Kanka mı, katil mi?

Hızır TONYALI

Saddam asıldı.
Sabah saat 5 de ipi çekildi.
Bayramı görmesin denilmişti.
ABD yalanladı önce bayram hikâyesini.
20 gün sonra infaz gerçekleşecek dendi, “bayramı görmeyecek” şayiasının ardından.
Bu şekilde, nabız şerbeti de verildikten sonra “bayramı göstermeden” ipi çektiler.
Saddam bir katildi!
Dünyada yaptıklarına hiçbir ceza kefaret olmaz.
Bu, olayın bir yanı.
Ancak, Saddam ile dünyaya verilen mesajları acaba kimler nasıl algılıyor.
Önemli olan işin bu tarafı olsa gerek.
Kısa bir hafıza yoklaması yapalım.
Saddam, Kuveyt sınırına asker yığarken, gazetecilerin bu yöndeki sorularına ABD Başkanının verdiği “Kuveyt sorunu Irak’ın iç işleriyle alakalıdır” cevabını çok çabuk mu unuttuk!

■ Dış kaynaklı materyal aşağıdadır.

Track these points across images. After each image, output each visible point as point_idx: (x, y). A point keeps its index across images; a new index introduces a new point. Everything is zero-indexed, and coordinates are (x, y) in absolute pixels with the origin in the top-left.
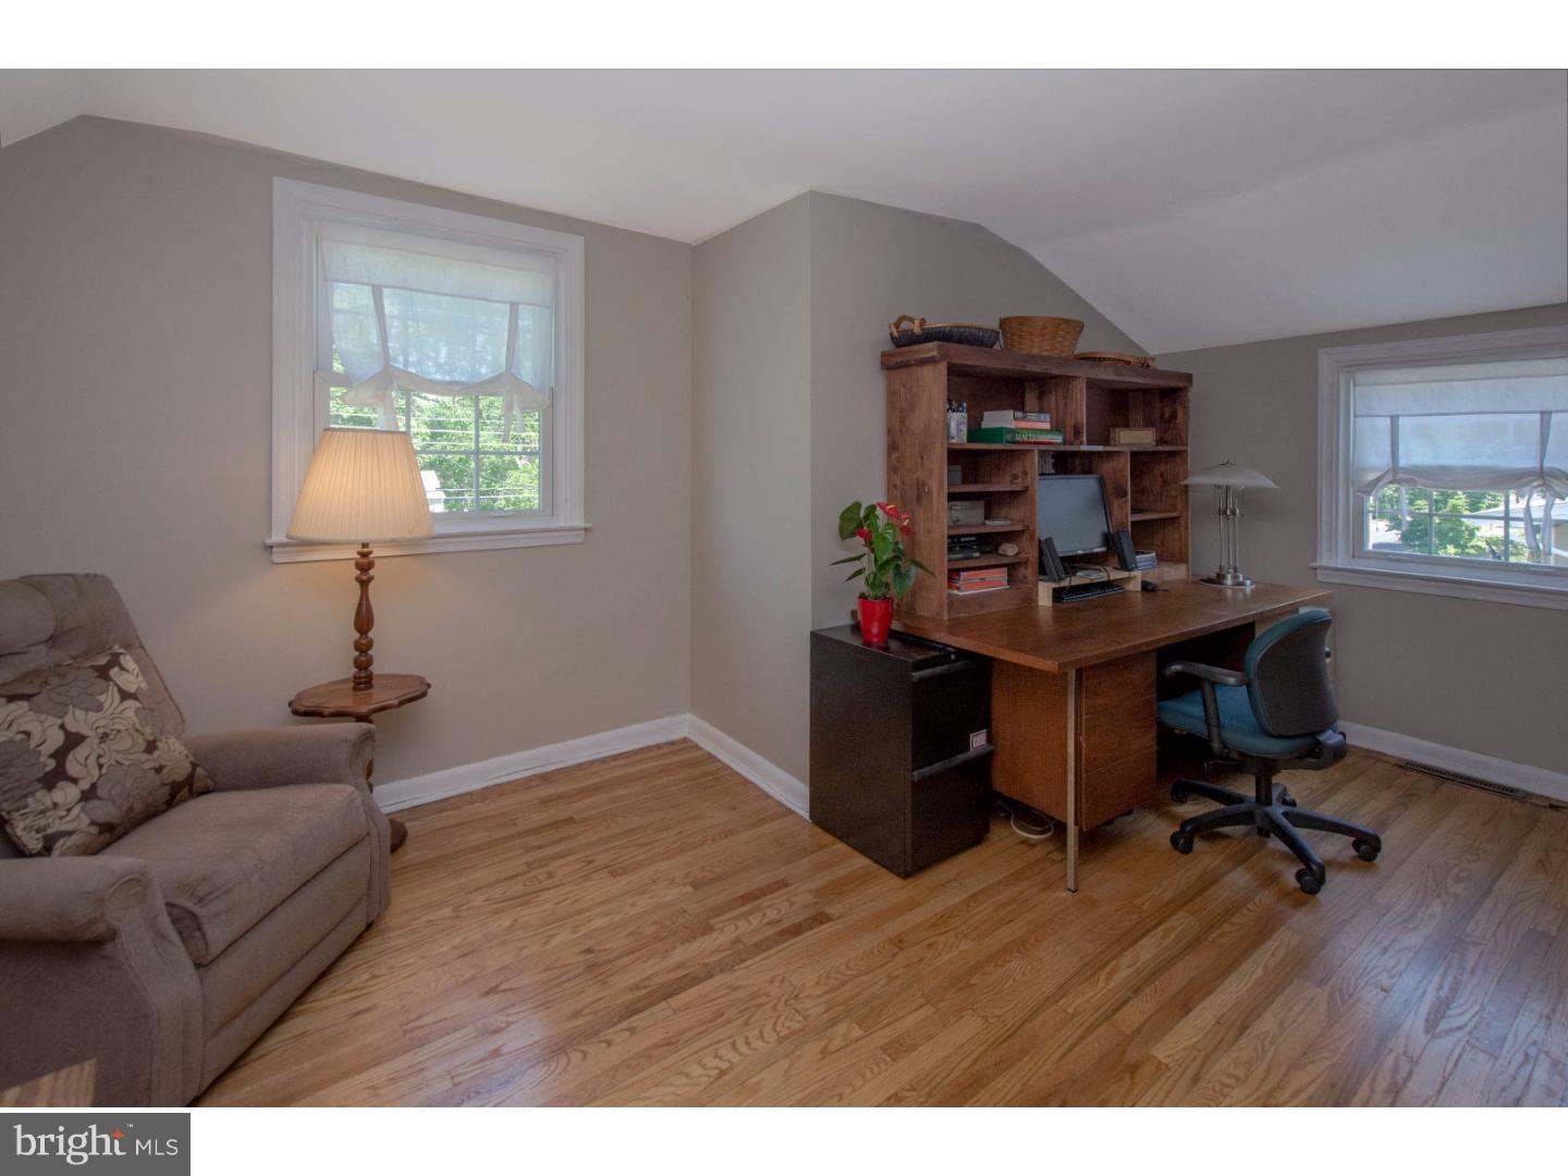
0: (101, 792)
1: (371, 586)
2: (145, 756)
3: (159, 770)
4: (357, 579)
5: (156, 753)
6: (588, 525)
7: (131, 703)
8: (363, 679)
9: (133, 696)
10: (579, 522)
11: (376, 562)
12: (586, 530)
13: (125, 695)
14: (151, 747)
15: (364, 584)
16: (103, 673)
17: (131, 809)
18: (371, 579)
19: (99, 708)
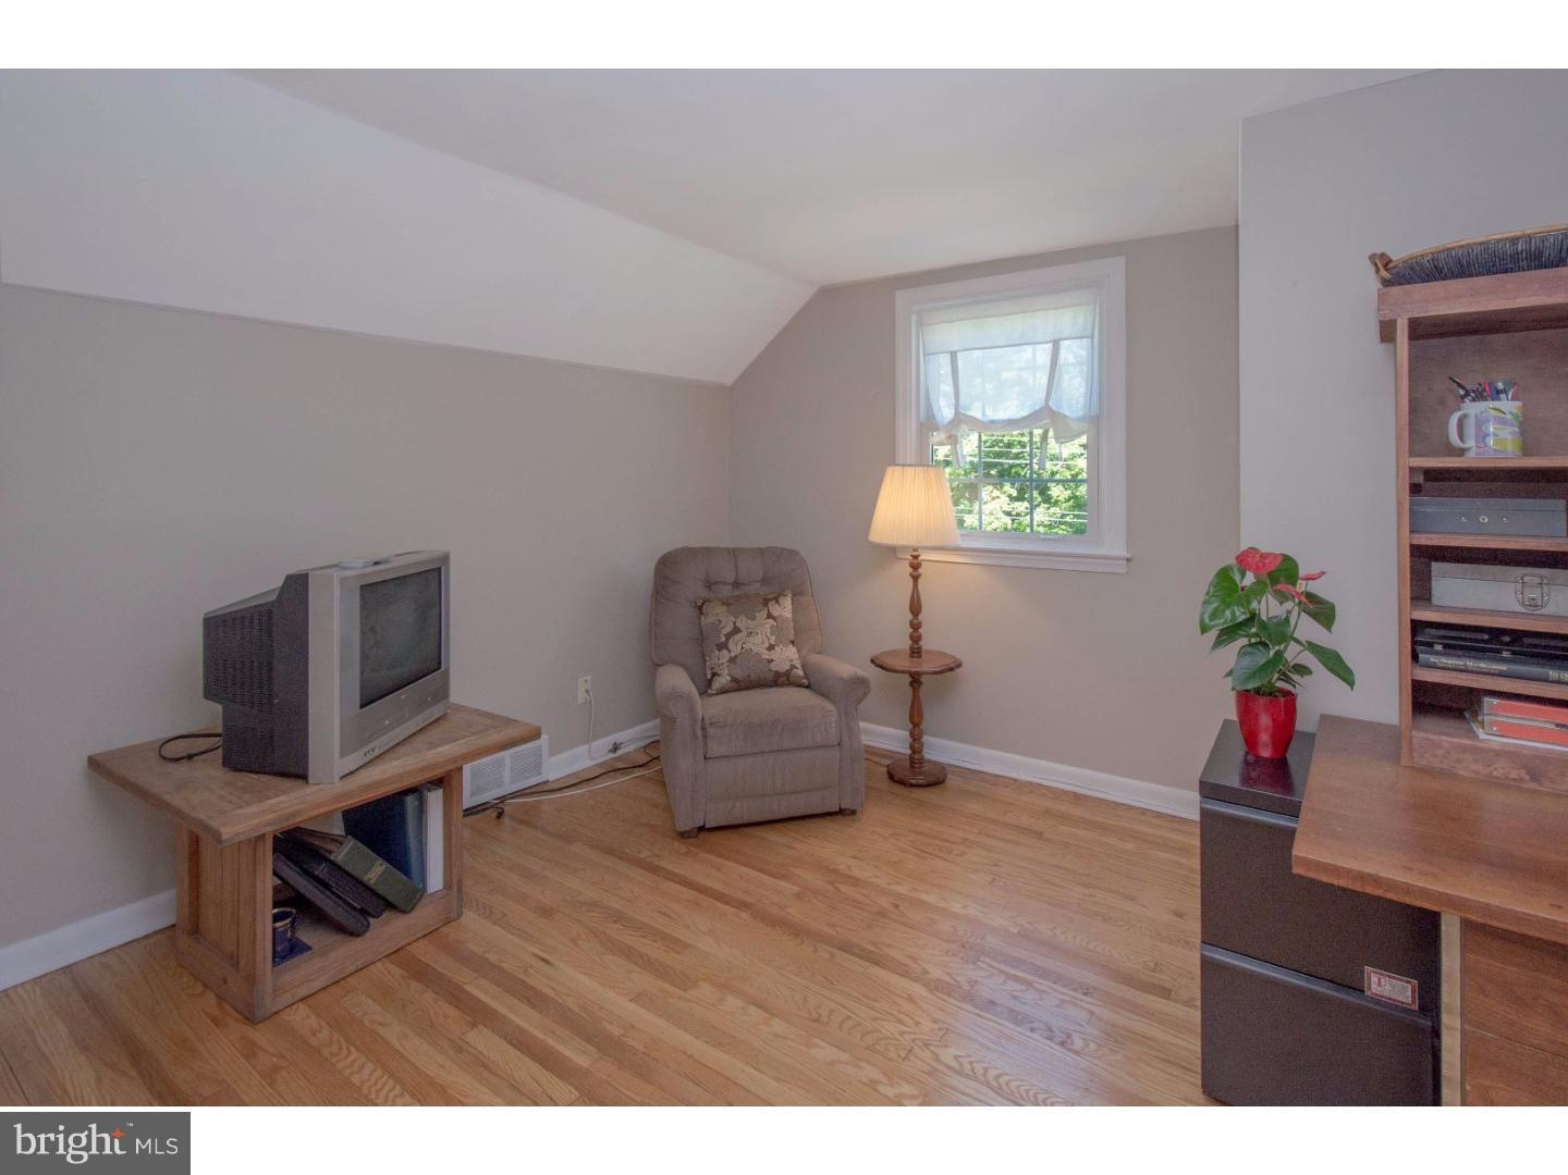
0: (738, 661)
1: (920, 580)
2: (765, 651)
3: (770, 661)
4: (911, 575)
5: (773, 652)
6: (1129, 556)
7: (771, 621)
8: (916, 652)
9: (775, 619)
10: (1122, 552)
11: (923, 563)
12: (1128, 560)
13: (770, 616)
14: (771, 648)
15: (915, 578)
16: (766, 602)
17: (749, 676)
18: (919, 576)
19: (753, 619)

Daha geriye doğru, İran’da ABD yanlısı Şah’ın İslam Devrimiyle yıkılmasından sonra Saddam’a yüklenen misyon, hafızalarımızda tuz buz mu oldu?
Pilli radyolarda yıllarca İran Irak savaşının ilk anons olmasından bıkan Türk milleti, ABD güdümünde Müslüman kanı akıtan Saddam’ı kolay unutmuş olamaz.

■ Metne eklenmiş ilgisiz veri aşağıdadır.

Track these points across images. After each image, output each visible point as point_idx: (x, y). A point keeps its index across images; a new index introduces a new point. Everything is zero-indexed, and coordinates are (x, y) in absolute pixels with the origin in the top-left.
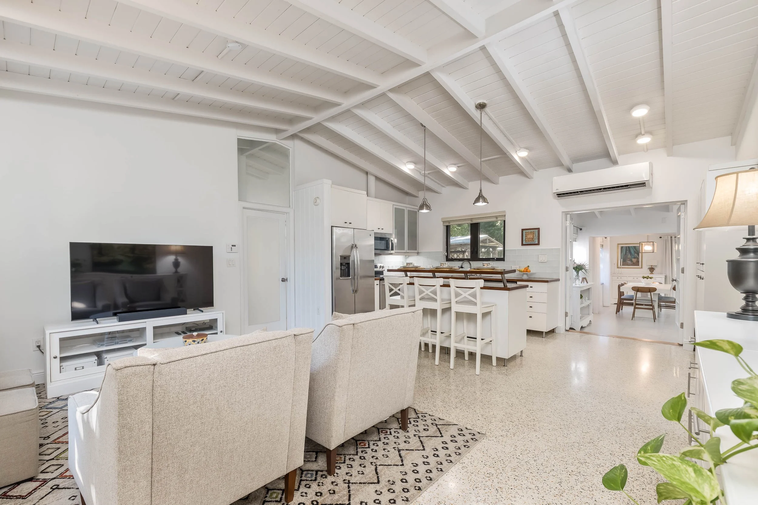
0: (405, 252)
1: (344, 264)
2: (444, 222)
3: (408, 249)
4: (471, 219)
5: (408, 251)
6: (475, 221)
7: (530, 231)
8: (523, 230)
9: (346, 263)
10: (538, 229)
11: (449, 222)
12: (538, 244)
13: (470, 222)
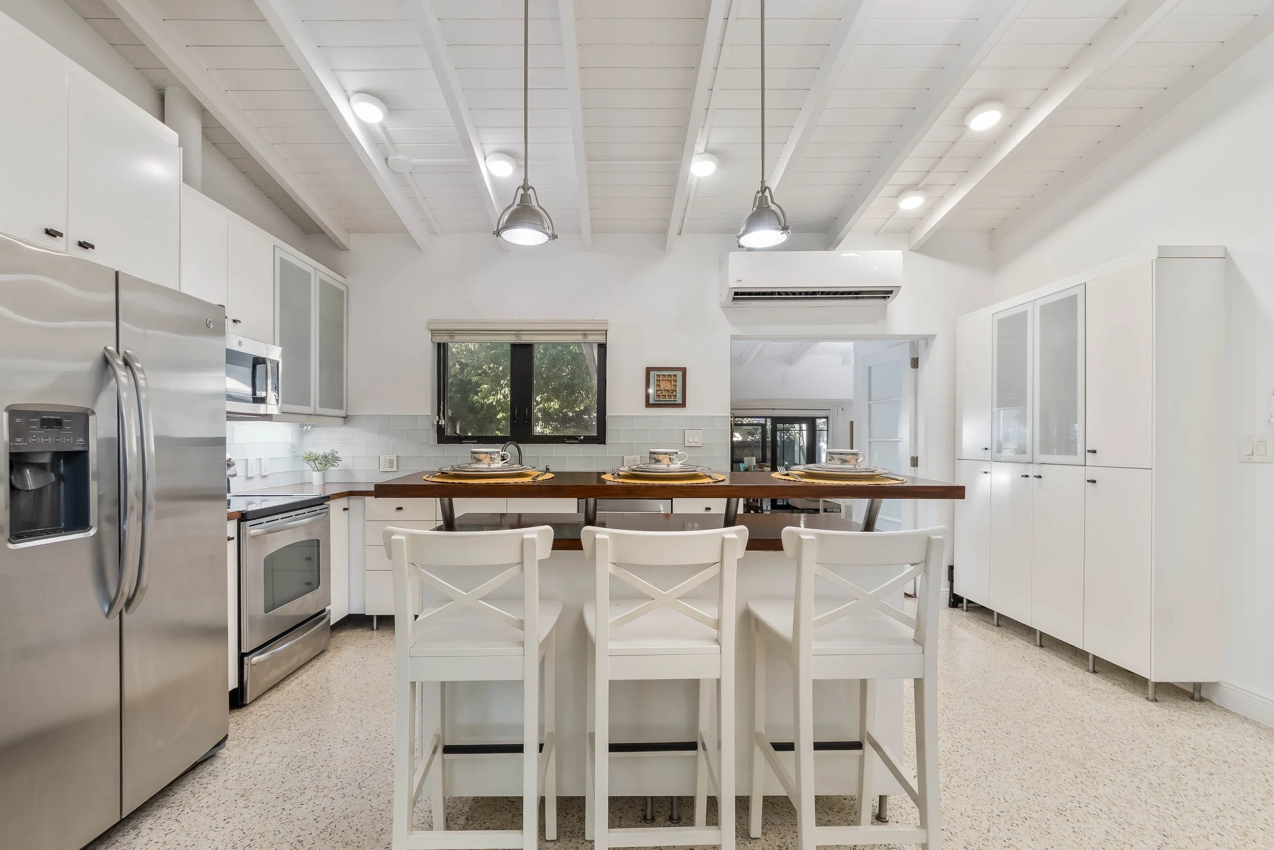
0: (312, 412)
1: (46, 459)
2: (433, 332)
3: (321, 406)
4: (518, 332)
5: (320, 411)
6: (525, 339)
7: (666, 373)
8: (649, 370)
9: (57, 455)
10: (684, 370)
11: (451, 333)
12: (683, 405)
13: (513, 339)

Yıllarca bölgede katliamlarını maşa kullanarak yapan Haçlı zihniyeti, dünün Osmanlı topraklarında bugün artık birinci elden işgalcidir.

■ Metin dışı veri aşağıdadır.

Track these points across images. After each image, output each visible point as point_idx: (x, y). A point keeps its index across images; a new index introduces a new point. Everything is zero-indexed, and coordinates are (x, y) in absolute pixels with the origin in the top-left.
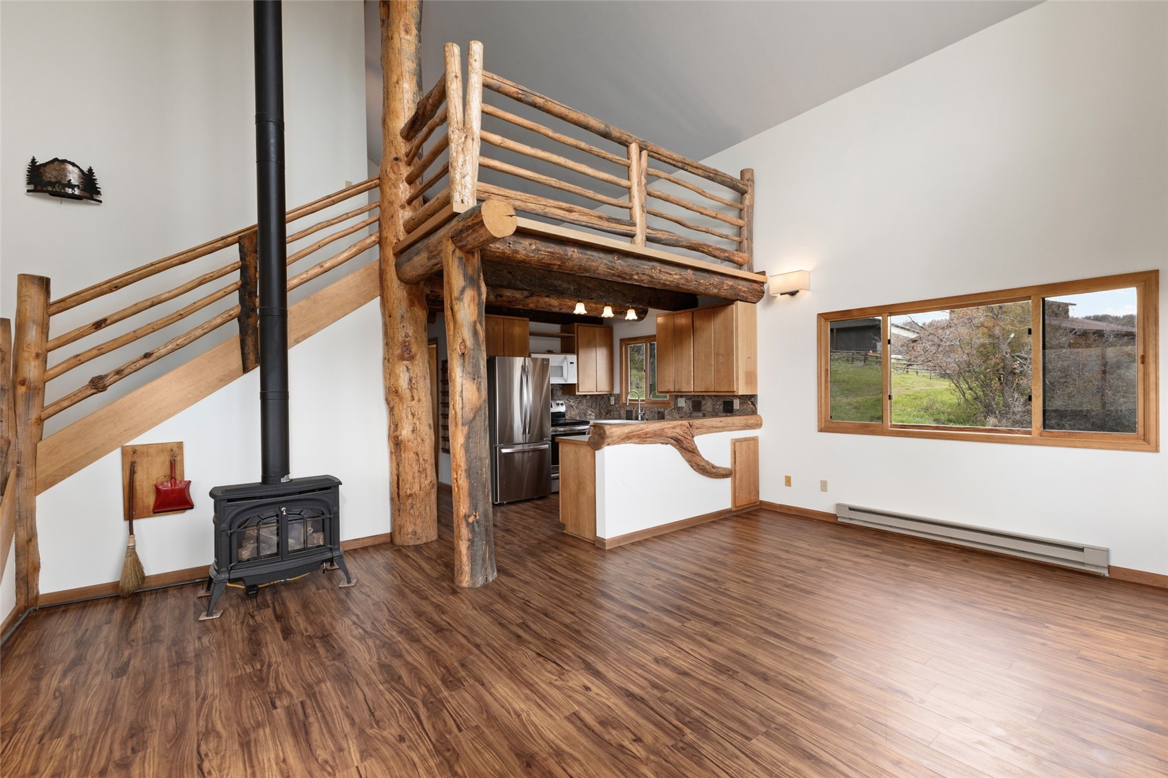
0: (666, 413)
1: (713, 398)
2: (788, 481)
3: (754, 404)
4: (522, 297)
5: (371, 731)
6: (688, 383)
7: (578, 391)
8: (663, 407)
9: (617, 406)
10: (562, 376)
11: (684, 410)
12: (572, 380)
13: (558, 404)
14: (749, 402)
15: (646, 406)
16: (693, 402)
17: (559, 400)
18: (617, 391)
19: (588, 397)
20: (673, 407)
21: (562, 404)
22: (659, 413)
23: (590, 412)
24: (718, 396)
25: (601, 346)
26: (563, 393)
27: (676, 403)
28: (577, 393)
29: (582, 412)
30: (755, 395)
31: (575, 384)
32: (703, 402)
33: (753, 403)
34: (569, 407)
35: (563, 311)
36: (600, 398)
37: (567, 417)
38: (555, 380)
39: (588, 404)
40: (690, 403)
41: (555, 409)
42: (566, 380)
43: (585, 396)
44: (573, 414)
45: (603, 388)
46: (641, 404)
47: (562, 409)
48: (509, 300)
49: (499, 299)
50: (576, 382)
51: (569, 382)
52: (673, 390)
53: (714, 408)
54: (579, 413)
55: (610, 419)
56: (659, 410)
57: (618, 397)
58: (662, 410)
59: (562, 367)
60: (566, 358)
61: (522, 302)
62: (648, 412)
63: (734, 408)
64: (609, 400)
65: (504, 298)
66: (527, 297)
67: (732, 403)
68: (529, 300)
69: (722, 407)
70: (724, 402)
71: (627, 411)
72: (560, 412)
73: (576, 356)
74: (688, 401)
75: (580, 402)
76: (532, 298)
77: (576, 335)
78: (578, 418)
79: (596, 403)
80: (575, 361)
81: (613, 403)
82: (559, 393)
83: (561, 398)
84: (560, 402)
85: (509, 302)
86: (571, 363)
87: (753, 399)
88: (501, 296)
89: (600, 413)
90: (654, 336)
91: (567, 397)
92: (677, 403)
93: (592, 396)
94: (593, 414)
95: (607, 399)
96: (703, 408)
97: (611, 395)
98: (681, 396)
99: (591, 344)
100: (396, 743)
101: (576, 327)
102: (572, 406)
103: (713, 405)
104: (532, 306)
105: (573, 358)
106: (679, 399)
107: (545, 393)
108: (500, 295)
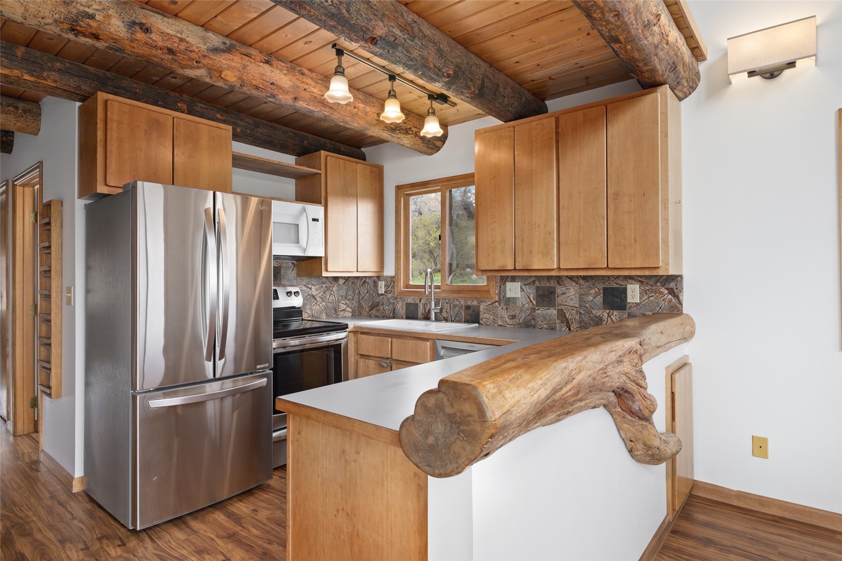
0: (482, 308)
1: (581, 281)
2: (761, 447)
3: (675, 294)
4: (203, 47)
6: (546, 254)
7: (327, 270)
8: (477, 298)
9: (390, 295)
10: (298, 242)
11: (519, 304)
12: (316, 250)
13: (289, 294)
14: (663, 290)
15: (443, 295)
16: (538, 289)
17: (292, 286)
18: (389, 271)
19: (341, 282)
20: (497, 298)
21: (296, 293)
22: (468, 308)
23: (343, 307)
24: (592, 277)
25: (365, 196)
26: (299, 275)
27: (502, 292)
28: (324, 274)
29: (330, 305)
30: (677, 277)
31: (321, 257)
32: (559, 290)
33: (671, 292)
34: (309, 298)
35: (301, 105)
36: (359, 283)
37: (305, 316)
38: (283, 249)
39: (341, 293)
40: (531, 292)
41: (284, 302)
42: (305, 250)
43: (336, 279)
44: (316, 312)
45: (367, 266)
46: (435, 293)
47: (297, 302)
48: (168, 44)
49: (140, 36)
50: (322, 254)
51: (310, 253)
52: (511, 267)
53: (581, 300)
54: (326, 308)
55: (377, 317)
56: (469, 303)
57: (392, 282)
58: (475, 303)
59: (298, 225)
60: (304, 210)
61: (206, 61)
62: (447, 306)
63: (629, 300)
64: (375, 284)
65: (153, 36)
66: (215, 50)
67: (624, 291)
68: (222, 60)
69: (599, 299)
70: (605, 289)
71: (408, 305)
72: (294, 307)
73: (323, 208)
74: (527, 289)
75: (328, 289)
76: (230, 57)
77: (322, 172)
78: (324, 318)
79: (354, 292)
80: (321, 215)
81: (382, 290)
82: (292, 274)
83: (295, 282)
84: (293, 289)
85: (170, 51)
86: (314, 220)
87: (672, 285)
88: (147, 30)
89: (360, 306)
90: (471, 176)
91: (305, 280)
92: (505, 291)
93: (347, 279)
94: (349, 309)
95: (372, 284)
96: (559, 300)
97: (378, 277)
98: (513, 279)
99: (348, 193)
101: (323, 158)
102: (314, 297)
103: (581, 295)
104: (231, 77)
105: (317, 211)
106: (509, 285)
107: (265, 274)
108: (141, 25)
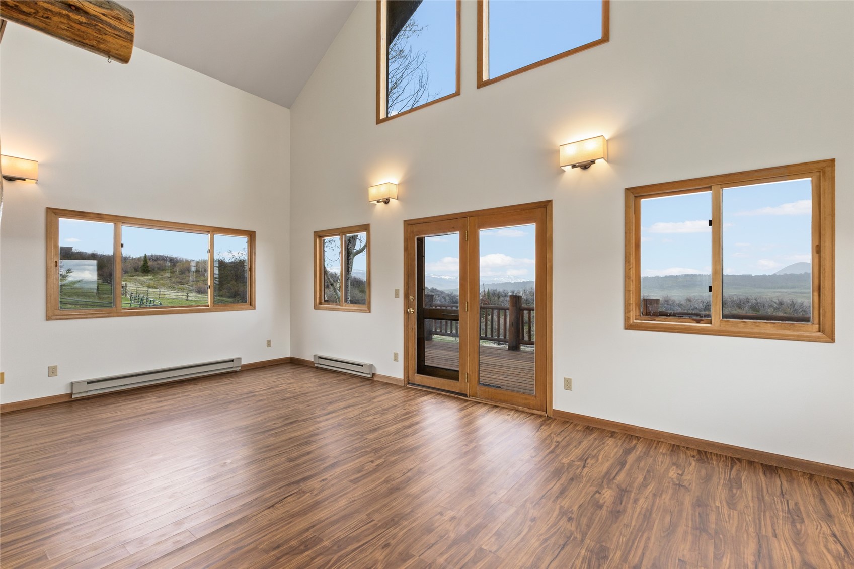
5: (578, 536)
100: (574, 520)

Saddam’ın asılmasıyla Dünyaya verilmek istenen birçok mesajlar vardır.
Özellikle de İslam Dünyasına.
Biz kalkıp buradan sıralama yapmaya gerek görmüyoruz.
Mesaj, herkesin anlayacağı münasip(!) dil ile alenen veriliyor zaten.
Dünya zalim idarecilerin elindedir!
Medeniyet, insan hakları, demokrasi veya birkaç süslü ideoloji bu acı gerçeğin payandalarıdır sadece.
Osmanlı gitmiş, iş bitmiş!
Oğul Bush, kendisine karşı gelen eski kankasını "katil" addedere, ipe çekmiş. Bayramı görmesin diye de talimat vermiş!
Kurmak istedikleri düzenin ana kaynağında "duygular" hakim.
Bu duyguların ekseninde de "inançlar".
"Bayramı görmesin" derken de, "bu bir haçlı seferidir" açıklamasında da duygular bellidir.
Dil sürçmemiş, bilakis vurgu yapılmış.
Durum bu kadar açıkken bizim uğraştığımız şeylere bakın!